Optimal algorithmic complexity of inference in quantum kernel methods

TL;DR

This paper identifies the optimal quantum algorithm for inference in quantum kernel methods, significantly reducing query complexity and providing practical strategies for implementation.

Contribution

It systematically analyzes all combinations of estimation and summation methods, establishing a query-optimal approach with matching lower bounds.

Findings

Query complexity is reduced to $O(\lVert\alpha\rVert_1/\varepsilon)$ using a single observable and amplitude estimation.

The paper proves a matching lower bound, confirming the optimality of the proposed method.

It discusses the trade-offs between query complexity and gate complexity for practical implementations.

Abstract

Quantum kernel methods are among the leading candidates for achieving quantum advantage in supervised learning. A key bottleneck is the cost of inference: evaluating a trained model on new data requires estimating a weighted sum $\sum_{i=1}^N \alpha_i k(x,x_i)$ of $N$ kernel values to additive precision $\varepsilon$, where $\alpha$ is the vector of trained coefficients. The standard approach estimates each term independently via sampling, yielding a query complexity of $O(N\lVert\alpha\rVert_2^2/\varepsilon^2)$. In this work, we identify two independent axes for improvement: (1) How individual kernel values are estimated (sampling versus quantum amplitude estimation), and (2) how the sum is approximated (term-by-term versus via a single observable), and systematically analyze all combinations thereof. The query-optimal combination, encoding the full inference sum as the expectation value of a single observable and applying quantum amplitude estimation, achieves a query complexity of $O(\lVert\alpha\rVert_1/\varepsilon)$, removing the dependence on $N$ from the query count and yielding a quadratic improvement in both $\lVert\alpha\rVert_1$ and $\varepsilon$. We prove a matching lower bound of $\Omega(\lVert\alpha\rVert_1/\varepsilon)$, establishing query-optimality of our approach up to logarithmic factors.

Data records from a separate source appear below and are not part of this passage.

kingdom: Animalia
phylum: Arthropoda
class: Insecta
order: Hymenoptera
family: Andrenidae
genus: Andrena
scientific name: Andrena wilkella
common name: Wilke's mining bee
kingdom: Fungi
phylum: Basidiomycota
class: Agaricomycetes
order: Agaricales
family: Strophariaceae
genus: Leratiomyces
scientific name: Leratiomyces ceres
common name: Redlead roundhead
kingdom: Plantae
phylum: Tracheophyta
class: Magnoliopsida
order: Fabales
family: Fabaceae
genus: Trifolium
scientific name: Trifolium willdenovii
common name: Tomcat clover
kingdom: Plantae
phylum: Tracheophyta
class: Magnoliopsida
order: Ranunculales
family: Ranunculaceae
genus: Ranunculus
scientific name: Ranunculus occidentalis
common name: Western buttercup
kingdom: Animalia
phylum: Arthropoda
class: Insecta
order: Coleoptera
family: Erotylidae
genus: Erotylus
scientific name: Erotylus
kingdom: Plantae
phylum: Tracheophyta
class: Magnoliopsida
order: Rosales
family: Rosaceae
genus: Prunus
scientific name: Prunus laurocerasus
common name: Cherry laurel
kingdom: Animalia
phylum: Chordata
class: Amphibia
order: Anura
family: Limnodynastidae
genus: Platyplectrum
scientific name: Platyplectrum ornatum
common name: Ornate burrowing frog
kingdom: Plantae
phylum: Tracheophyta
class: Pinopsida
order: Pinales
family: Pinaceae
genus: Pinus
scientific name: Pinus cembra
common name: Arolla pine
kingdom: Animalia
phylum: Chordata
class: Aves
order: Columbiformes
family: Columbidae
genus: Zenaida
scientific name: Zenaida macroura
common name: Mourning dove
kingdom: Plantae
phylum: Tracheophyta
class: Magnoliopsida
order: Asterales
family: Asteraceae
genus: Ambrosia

Beyond query complexity, we also analyze how these improvements translate into gate costs and show that the query-optimal strategy is not always optimal in practice from the perspective of gate complexity. Our results provide both a query-optimal algorithm and a practically optimal choice of strategy depending on hardware capabilities, along with a complete landscape of intermediate methods to guide practitioners. All algorithms require only amplitude estimation as a subroutine and are thus natural candidates for early-fault-tolerant implementations.